SUPPLIED PASSAGE
*** Begin section ***
The experiment began with an introductory page of instructions. Participants were asked to imagine they were waiting in a line for self-service. They were told the service could be used for a maximum of 9 min, which was easily enough time for it. After the instructions, participants saw a page with an image of people waiting in line in which the participant was marked as having just moved into position to use the service next after the person in front of them finished. The position was marked as “you” and colored differently to visualize the participant’s position (see Figure 2). On the same page, participants were asked how much time they would perceive as fair amount for service usage, given that 9 min was easily enough to complete the service. Then, without knowing the total duration of their wait, participants were assumed to wait for the service. To lend realism to their waiting, they were asked to click “ok” and “next” buttons to pass 30 s of waiting time and therefore to move on to the next page of waiting. They repeated these actions until their turn to use the service. For example, subjects in the 6-min condition had to click and move 12 pages to reach their turn. When their turn finally came after the assigned waiting time, they were informed of their turn, and the page showed an image of the participant’s character using the service. To induce social pressure, we included an image of people waiting behind the participant’s position as a social cue. We also made sure that the image included people’s eyes because Emery (2000) showed that gaze had a strong impact to induce a social cue. In the pressure condition, we used an image of 16 people behind the participant’s position (Figure 2), but in the no pressure condition, we used an image of one person.1
After completion of the waiting scenario, subjects were asked a set of questions. First, they were asked to indicate how they perceived the length of the service time used by the person ahead (short to long, using the 7-point Likert scale). Next, we used two questions to measure perceived fairness: the first used greedy, fair, and generous as a scale; the second question used selfish, fair, and grateful as a scale. Next, participants were asked to decide how long they would use the service within a range of 1 to 9 min. We also posed questions to check social pressure manipulation; participants were asked whether they were aware of people waiting behind them, and whether their presence affected their decisions. Lastly, they answered a question to check their attentiveness, i.e., instructional manipulation check (IMC) questions in Oppenheimer et al. (2009), and answered a demographic survey (see Appendix A for the IMC question used). The IMC question was designed to test whether participants were reading and following the instructions thoroughly; the question was useful to detect attentive participants and increase the statistical power of the analysis.
*** End section ***
REQUIRED ACTIONS
1. Can you turn the paragraph of the waiting-line experiment text that begins "After completion of the waiting scenario" into a short list that keeps its main facts?
2. Which words does the waiting-line experiment text give as scale points for its two perceived-fairness questions?
The records on this page have nothing to do with the passage about the waiting-line experiment.

SUPPLIED INFORMATION
*** Begin section ***
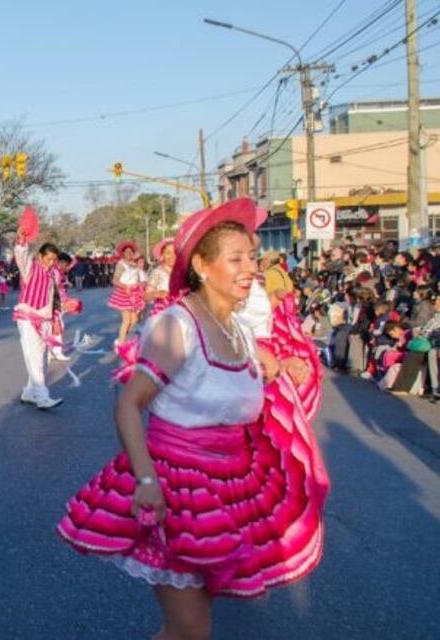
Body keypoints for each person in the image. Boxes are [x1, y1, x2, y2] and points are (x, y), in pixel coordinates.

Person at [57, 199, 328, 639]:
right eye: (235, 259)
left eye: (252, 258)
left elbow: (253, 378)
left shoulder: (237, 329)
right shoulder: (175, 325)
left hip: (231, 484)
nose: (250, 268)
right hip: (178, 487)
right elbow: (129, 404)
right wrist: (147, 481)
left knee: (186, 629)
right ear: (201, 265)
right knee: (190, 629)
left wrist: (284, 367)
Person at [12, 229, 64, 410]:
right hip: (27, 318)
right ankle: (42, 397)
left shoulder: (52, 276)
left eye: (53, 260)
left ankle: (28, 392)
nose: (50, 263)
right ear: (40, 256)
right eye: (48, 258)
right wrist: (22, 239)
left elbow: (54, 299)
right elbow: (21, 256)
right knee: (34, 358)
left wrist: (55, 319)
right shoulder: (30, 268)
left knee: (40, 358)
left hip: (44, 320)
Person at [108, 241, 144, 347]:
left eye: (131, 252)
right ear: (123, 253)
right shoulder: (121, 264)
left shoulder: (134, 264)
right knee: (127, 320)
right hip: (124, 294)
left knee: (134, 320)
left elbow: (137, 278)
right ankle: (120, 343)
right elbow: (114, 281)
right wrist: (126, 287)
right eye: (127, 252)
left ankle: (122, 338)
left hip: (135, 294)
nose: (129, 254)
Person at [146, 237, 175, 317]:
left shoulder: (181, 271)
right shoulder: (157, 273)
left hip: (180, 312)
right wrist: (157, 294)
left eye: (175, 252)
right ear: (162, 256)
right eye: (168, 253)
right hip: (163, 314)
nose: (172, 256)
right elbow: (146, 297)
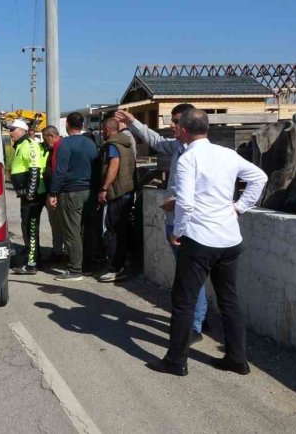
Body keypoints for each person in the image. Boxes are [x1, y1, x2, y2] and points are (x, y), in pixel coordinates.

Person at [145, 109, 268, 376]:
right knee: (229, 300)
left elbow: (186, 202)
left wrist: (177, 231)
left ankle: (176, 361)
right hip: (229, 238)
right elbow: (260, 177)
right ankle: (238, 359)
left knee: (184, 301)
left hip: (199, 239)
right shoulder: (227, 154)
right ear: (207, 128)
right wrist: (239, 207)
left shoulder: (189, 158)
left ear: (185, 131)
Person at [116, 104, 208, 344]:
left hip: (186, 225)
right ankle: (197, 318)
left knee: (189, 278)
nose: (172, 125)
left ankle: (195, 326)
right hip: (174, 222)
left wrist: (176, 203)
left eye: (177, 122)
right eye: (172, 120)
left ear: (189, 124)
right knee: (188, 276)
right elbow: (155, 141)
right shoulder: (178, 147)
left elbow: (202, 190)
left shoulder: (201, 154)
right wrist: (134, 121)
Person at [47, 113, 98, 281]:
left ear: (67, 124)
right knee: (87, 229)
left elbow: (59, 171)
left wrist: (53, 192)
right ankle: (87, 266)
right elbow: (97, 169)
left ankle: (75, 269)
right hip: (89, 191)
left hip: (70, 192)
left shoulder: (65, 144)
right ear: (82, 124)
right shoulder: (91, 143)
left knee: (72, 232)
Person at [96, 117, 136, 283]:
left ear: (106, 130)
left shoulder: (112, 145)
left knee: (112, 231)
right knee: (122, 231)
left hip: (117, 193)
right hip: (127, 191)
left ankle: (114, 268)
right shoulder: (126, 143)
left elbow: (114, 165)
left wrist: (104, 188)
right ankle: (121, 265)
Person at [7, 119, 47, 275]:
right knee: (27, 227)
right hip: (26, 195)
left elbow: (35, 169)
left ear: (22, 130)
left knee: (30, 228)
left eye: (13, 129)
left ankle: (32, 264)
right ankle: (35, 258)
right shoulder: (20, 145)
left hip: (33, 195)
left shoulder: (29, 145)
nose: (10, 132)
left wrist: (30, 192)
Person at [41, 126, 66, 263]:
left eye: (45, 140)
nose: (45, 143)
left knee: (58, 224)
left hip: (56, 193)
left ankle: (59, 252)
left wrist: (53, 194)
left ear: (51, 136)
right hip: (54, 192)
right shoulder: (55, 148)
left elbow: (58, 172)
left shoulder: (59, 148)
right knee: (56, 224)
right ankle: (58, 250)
*** End section ***
*** Begin section ***
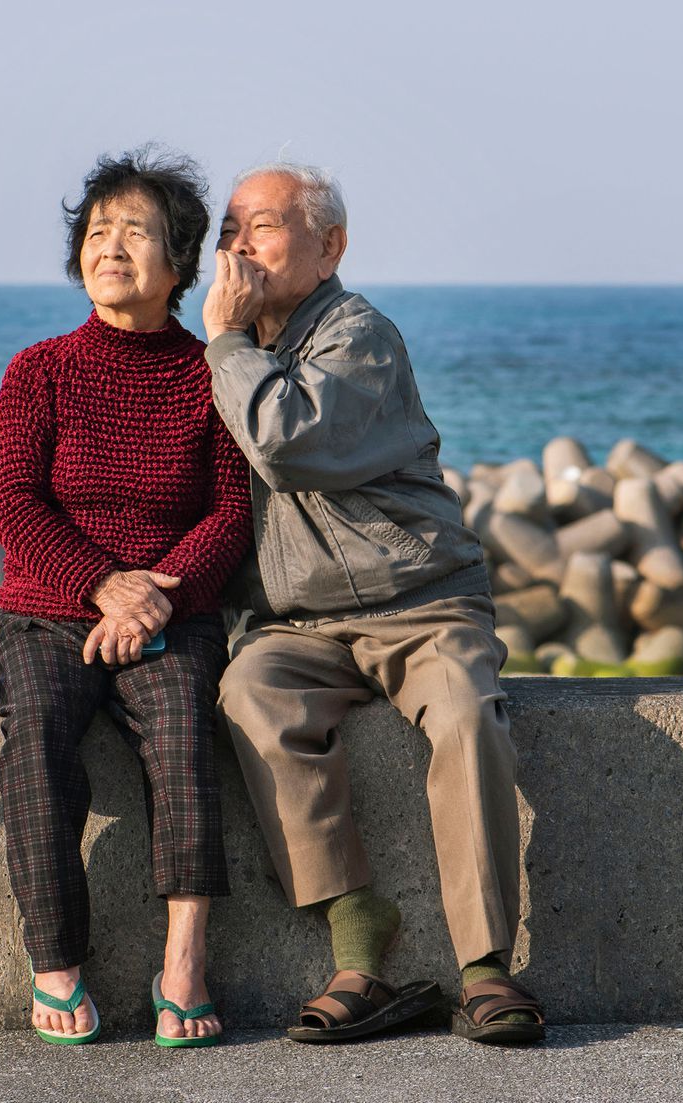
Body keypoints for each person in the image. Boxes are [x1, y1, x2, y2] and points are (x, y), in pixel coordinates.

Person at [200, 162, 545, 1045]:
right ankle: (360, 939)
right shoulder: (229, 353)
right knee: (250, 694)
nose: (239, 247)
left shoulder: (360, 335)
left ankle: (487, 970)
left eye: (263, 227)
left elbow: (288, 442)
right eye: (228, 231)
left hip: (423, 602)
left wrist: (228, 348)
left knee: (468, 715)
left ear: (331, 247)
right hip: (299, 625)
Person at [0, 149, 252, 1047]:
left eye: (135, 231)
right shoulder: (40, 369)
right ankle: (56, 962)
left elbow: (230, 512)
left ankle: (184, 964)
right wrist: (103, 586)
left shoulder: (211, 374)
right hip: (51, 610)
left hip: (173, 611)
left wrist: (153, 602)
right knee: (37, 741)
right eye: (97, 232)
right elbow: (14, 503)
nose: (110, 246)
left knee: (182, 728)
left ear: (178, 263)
*** End section ***
ANSWERS FOR THE TASKS
1.
After the waiting scenario, participants answered these questions, in this order:
- How long the service time of the person ahead seemed, rated from short to long on a 7-point Likert scale
- Two questions on perceived fairness, one with the scale greedy, fair, generous and one with the scale selfish, fair, grateful
- How long they would use the service, chosen within 1 to 9 min
- Social pressure checks: whether they noticed people waiting behind them, and whether those people affected their decisions
- An attentiveness check using the instructional manipulation check (IMC) from Oppenheimer et al. (2009), meant to find attentive participants and raise the statistical power of the analysis
- A demographic survey

2. Greedy, fair, generous, selfish, grateful